As a 2016 inductee of Marketing Week’s Vision 100, Caap shares key moments and advice that led to her being named Sweden’s ‘Intrapreneur of the Year’ for her work on Our/Vodka.
What moments have led to real change in your career?
The fact that I have tried different things has shaped the way I think and behave. There is no one big moment but [as I have made the] decision to change paths a few times, it [has given me] a different angle on things.
We have parental leave in Sweden, and although this may not be looked upon as a career move, I was off for almost a year and that was a good moment for my career. It gives you time to reflect and think in the middle of your life because once you start working, you just keep running.

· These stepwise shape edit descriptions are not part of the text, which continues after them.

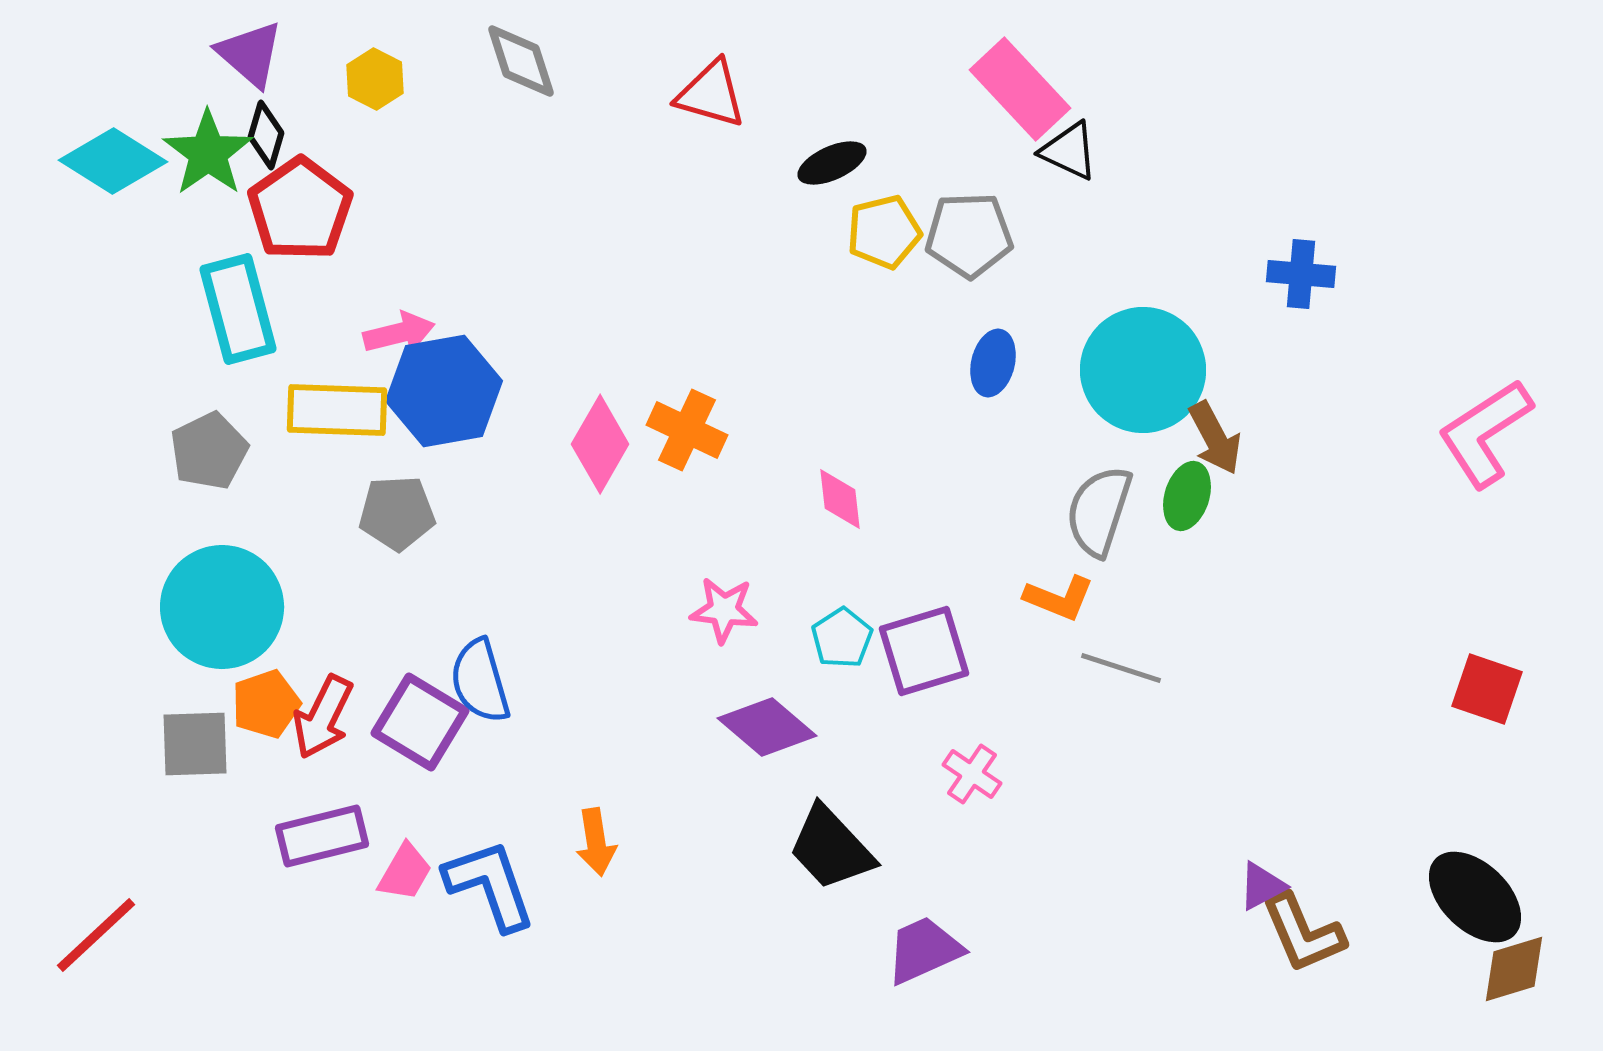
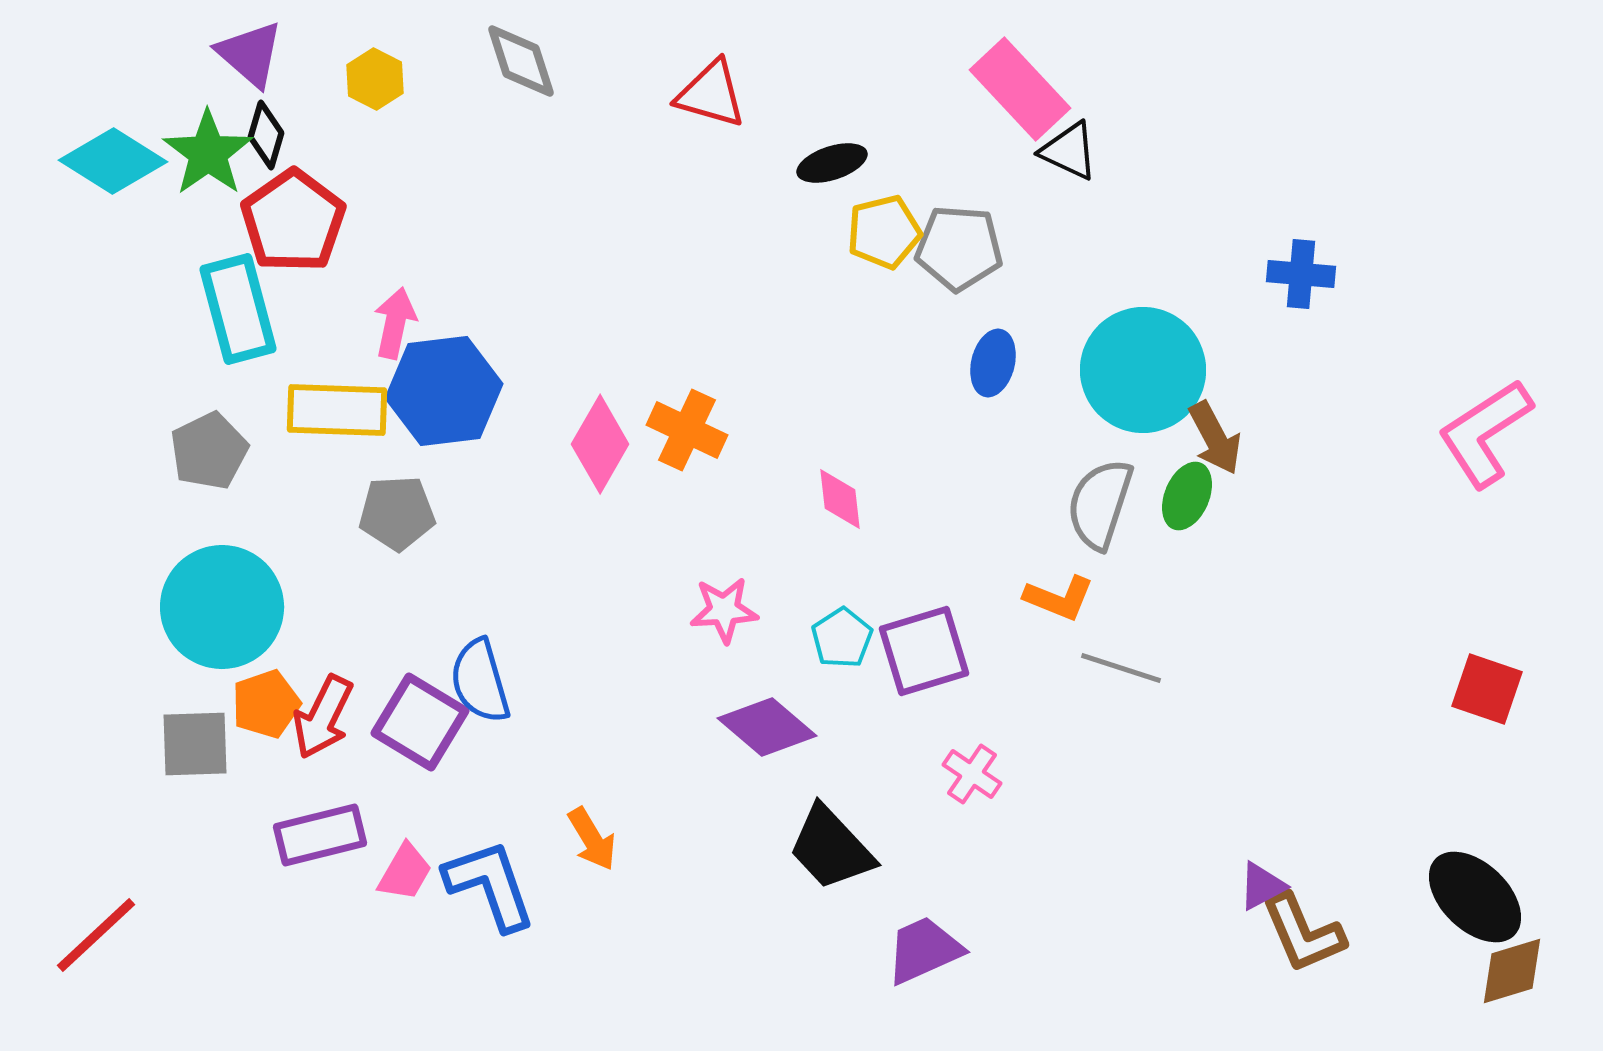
black ellipse at (832, 163): rotated 6 degrees clockwise
red pentagon at (300, 209): moved 7 px left, 12 px down
gray pentagon at (969, 235): moved 10 px left, 13 px down; rotated 6 degrees clockwise
pink arrow at (399, 333): moved 4 px left, 10 px up; rotated 64 degrees counterclockwise
blue hexagon at (444, 391): rotated 3 degrees clockwise
green ellipse at (1187, 496): rotated 6 degrees clockwise
gray semicircle at (1099, 511): moved 1 px right, 7 px up
pink star at (724, 610): rotated 10 degrees counterclockwise
purple rectangle at (322, 836): moved 2 px left, 1 px up
orange arrow at (596, 842): moved 4 px left, 3 px up; rotated 22 degrees counterclockwise
brown diamond at (1514, 969): moved 2 px left, 2 px down
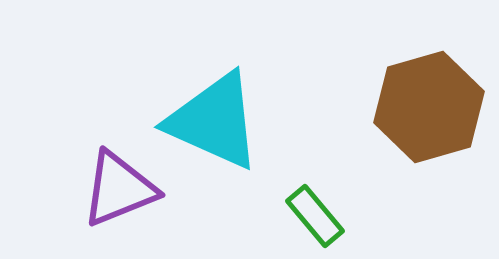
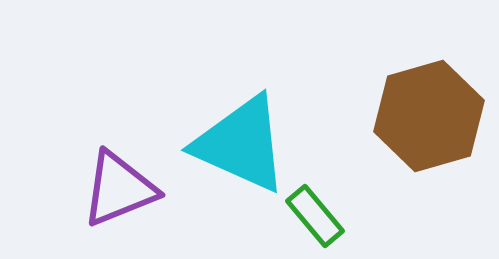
brown hexagon: moved 9 px down
cyan triangle: moved 27 px right, 23 px down
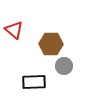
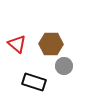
red triangle: moved 3 px right, 14 px down
black rectangle: rotated 20 degrees clockwise
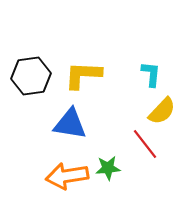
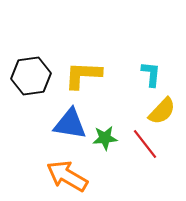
green star: moved 3 px left, 30 px up
orange arrow: rotated 39 degrees clockwise
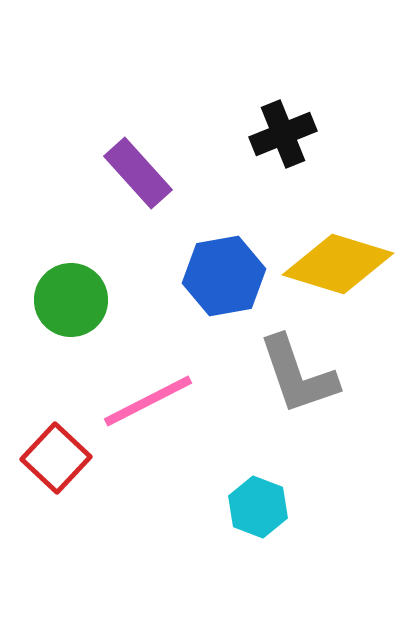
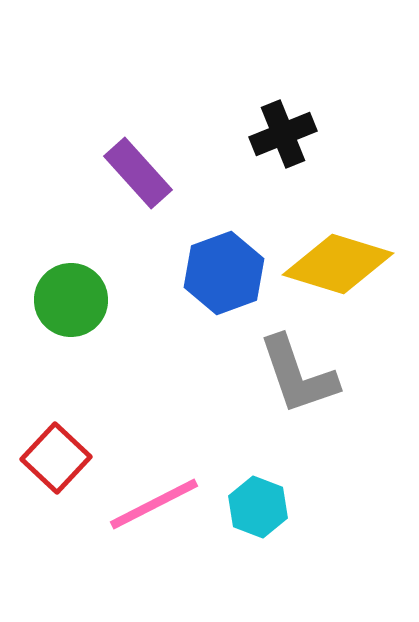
blue hexagon: moved 3 px up; rotated 10 degrees counterclockwise
pink line: moved 6 px right, 103 px down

What was the spark that led to the creation of Our/Vodka?
When I started at Pernod Ricard, I stepped away from my [comfort zone] by joining a big company. I started a new idea; I couldn’t help myself and ended up doing the entrepreneur thing again. Now I know that I should stay on the path of an entrepreneur or intrapreneur.
What advice would you give others looking to reinvigorate their career, who don’t have that chance to take parental leave?
When on paper you are doing fine, it’s tough to stop and reflect. But try different things because you have to ask: what if I’m on the wrong track? You only have one life and when you are on a train at fast speed, it’s hard to stop. It is scary but jump sideways and make a leap.
How has the women’s empowerment movement affected your career?
There is stronger support for women now: before it was more about being angry and against something but today it’s more embracing and positive. It is about helping each other and networking; there’s a different tone to it that I enjoy. Women push women to go forward. I feel encouraged and cheered as a woman – it’s a great movement.
What career advice can you give others looking at getting ahead in their career?
Just jump. You can go on for months and years but there’s no good day, just make up your mind and go.